◆ Prompt: Revise the records from the start through the line containing "15: (547, 306)", changing "top-left" to "upper-left" and leaving all else unchanged. Omit the pictures from your version.

Dataset records

*** Begin section ***

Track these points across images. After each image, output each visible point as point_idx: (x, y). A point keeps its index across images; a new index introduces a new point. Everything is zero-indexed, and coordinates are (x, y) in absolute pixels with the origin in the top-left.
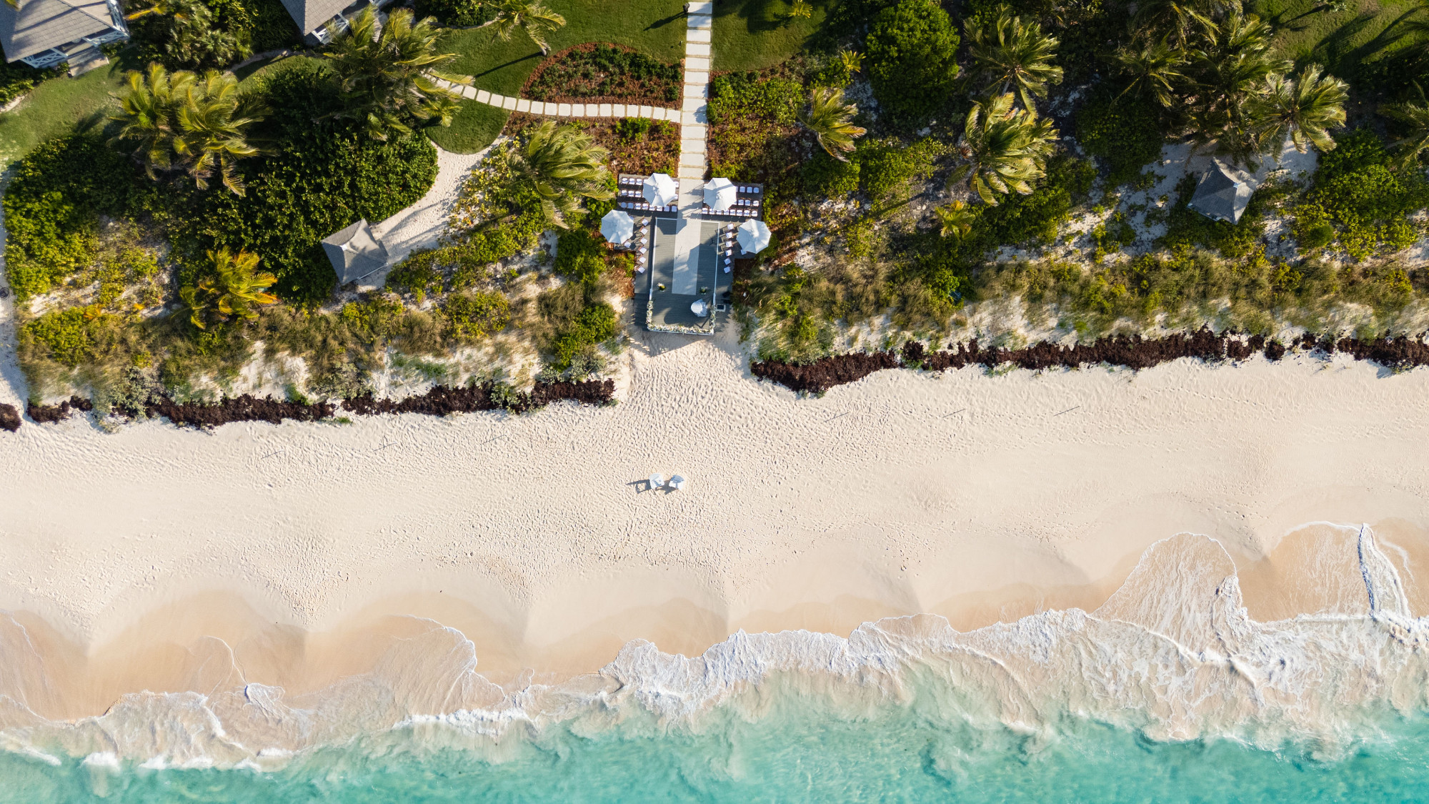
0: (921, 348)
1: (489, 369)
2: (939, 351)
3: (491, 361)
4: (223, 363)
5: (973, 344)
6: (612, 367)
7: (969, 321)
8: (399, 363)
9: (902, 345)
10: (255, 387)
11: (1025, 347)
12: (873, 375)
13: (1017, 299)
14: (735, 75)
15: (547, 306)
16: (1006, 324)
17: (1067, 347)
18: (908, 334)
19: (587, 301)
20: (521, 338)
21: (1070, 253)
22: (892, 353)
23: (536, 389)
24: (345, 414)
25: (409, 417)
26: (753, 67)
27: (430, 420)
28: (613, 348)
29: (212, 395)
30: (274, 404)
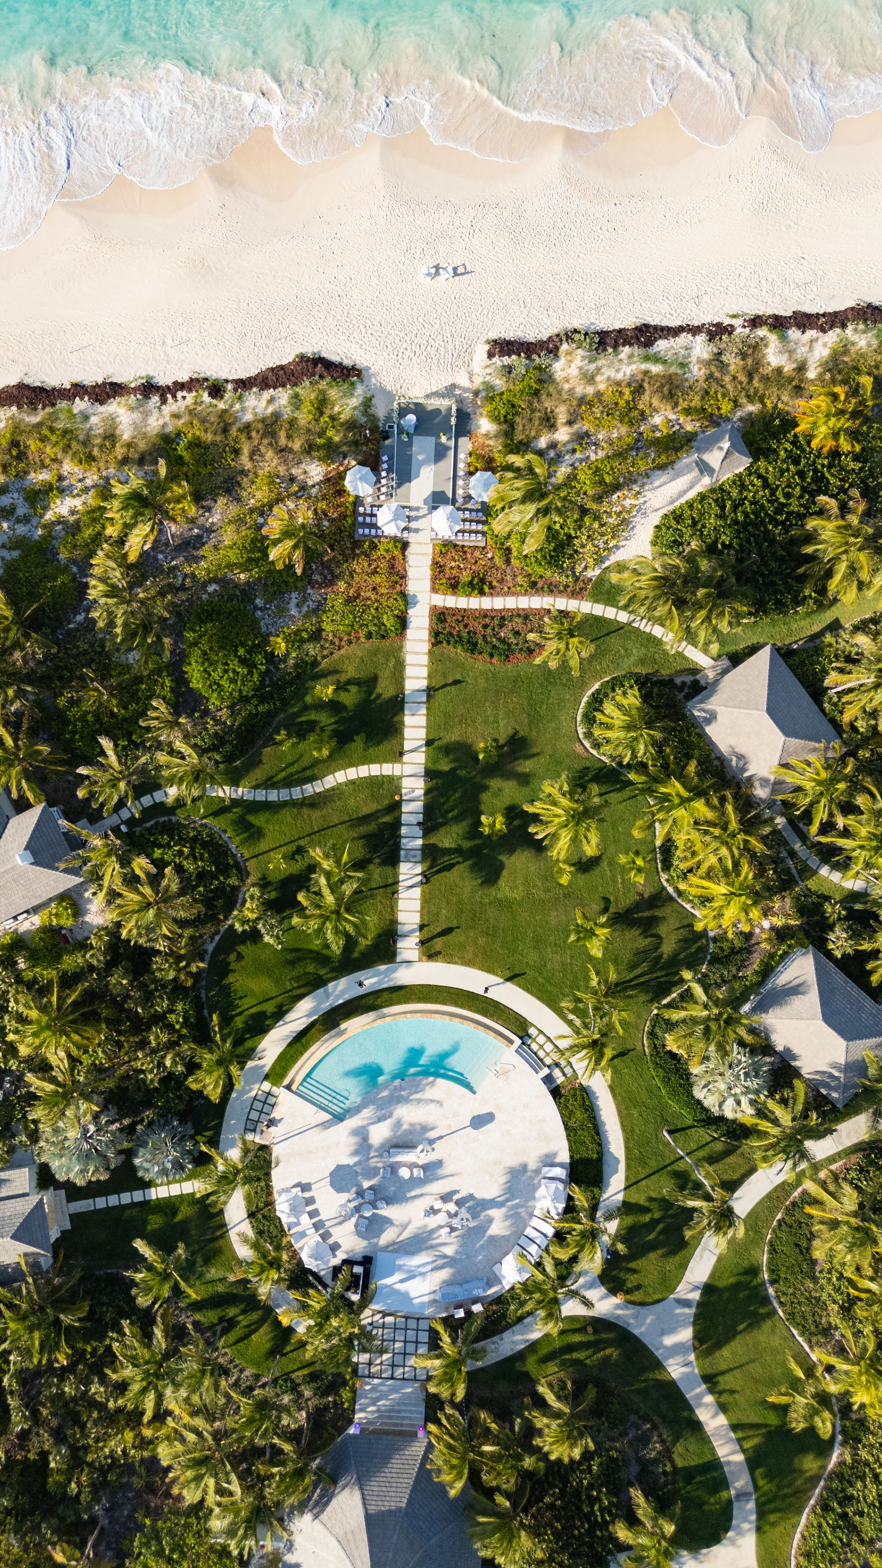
0: (210, 394)
1: (600, 363)
2: (194, 394)
3: (598, 369)
4: (846, 359)
5: (164, 401)
6: (488, 371)
7: (167, 419)
8: (682, 365)
9: (227, 396)
10: (817, 340)
11: (118, 399)
12: (253, 372)
13: (126, 437)
14: (383, 637)
15: (548, 420)
16: (136, 416)
17: (82, 399)
18: (221, 406)
19: (512, 425)
20: (571, 391)
21: (80, 481)
22: (235, 390)
23: (557, 348)
24: (734, 322)
25: (674, 323)
26: (368, 645)
27: (655, 320)
28: (489, 387)
29: (856, 330)
30: (798, 326)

*** End section ***

◆ Problem solution:
Track these points across images. After each image, output each visible point as point_idx: (x, y). A point keeps its index across images; a new index introduces a new point. Everything is zero-indexed, and coordinates are (x, y) in absolute pixels with the origin in the upper-left.
0: (921, 348)
1: (489, 369)
2: (939, 351)
3: (491, 361)
4: (223, 363)
5: (973, 344)
6: (612, 367)
7: (969, 321)
8: (399, 363)
9: (902, 345)
10: (255, 387)
11: (1025, 347)
12: (873, 375)
13: (1017, 299)
14: (735, 75)
15: (547, 306)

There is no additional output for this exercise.